Wanted: more teachers

SO, THE Department of Education is hiring “learner support aides” or para-teachers.

Why not instead hire real teachers with their own teaching loads to enable either the lowering to five the teaching load rather than the current six, or the reduction of class size to 40 instead of 50?

DepEd can certainly tap retrenched private school teachers as priority (many already have years of experience in the teaching profession), then college graduates with a degree in education.

The shift to remote learning and the lack of ample state support for such has more than doubled the workload — not to mention the expenses — of already overworked public school teachers. This will likely result in the further decline of education quality and burn out among our educators.

Every class of about 50-60 students has as much parents who are all assisted by and regularly in contact with teachers; add to that how each class employs various modalities with materials adapted for such, compelling them to orient all stakeholders on how to go about these modes. Given these, we’ll need additional personnel to take on teaching loads to reduce teaching time to five hours, or to redistribute students to classes of only 40. This will bring significant relief from the strains caused by the demands of education delivery amid the pandemic.
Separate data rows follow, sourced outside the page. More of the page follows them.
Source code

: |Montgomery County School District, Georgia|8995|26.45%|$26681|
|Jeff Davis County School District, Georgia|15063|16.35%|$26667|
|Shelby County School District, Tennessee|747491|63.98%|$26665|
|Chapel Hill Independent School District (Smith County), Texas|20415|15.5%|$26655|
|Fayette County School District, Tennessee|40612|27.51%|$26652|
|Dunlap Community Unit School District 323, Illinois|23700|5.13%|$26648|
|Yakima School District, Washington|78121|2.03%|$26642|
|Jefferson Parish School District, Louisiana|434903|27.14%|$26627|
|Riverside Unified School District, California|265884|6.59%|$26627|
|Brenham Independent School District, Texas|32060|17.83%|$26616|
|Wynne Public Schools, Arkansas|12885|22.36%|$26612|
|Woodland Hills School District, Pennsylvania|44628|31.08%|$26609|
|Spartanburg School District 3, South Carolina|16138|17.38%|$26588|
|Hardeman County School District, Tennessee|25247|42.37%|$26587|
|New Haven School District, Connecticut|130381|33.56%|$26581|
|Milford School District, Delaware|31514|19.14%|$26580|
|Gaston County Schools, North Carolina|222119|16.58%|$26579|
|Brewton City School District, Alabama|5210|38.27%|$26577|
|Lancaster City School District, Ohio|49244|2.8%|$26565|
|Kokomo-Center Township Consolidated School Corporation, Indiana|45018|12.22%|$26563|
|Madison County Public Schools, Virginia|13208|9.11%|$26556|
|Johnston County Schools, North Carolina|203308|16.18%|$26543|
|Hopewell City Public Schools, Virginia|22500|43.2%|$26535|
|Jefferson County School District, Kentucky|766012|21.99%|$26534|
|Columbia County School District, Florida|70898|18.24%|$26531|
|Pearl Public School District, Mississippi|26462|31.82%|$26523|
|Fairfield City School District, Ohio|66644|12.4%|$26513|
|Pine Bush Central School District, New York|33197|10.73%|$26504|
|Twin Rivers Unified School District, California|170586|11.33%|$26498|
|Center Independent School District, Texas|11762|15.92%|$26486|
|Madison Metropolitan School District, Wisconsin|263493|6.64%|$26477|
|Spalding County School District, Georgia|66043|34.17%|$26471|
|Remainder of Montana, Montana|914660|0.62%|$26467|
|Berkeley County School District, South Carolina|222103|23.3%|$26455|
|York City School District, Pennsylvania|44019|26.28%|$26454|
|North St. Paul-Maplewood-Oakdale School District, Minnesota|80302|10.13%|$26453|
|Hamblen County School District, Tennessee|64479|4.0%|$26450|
Under the Magna Carta for Public School Teachers, teachers must have a maximum of six teaching hours while the remaining two should be used for other teaching-related tasks. And as teaching takes on a different, more complicated form under blended learning, can DepEd not rigidly impose the maximum, especially in light of shortages in state input?

Presently, DepEd has yet to fill 34,000 teaching positions and continues to request for 70,000 more. The Alliance of Concerned Teachers asserted that it will be beneficial to all involved if the additional teaching personnel who will be hired for this school year will be prioritized in the filling up of said items.

Also, since we want these personnel to perform teaching tasks, it’s only fair that they be given salaries similar to what other teachers currently receive, unlike DepEd’s proposal to pay para-teachers a measly P6,000–P11,000. This will also give them a head start in public schools that can be their edge for regularization upon meeting the minimum requirements.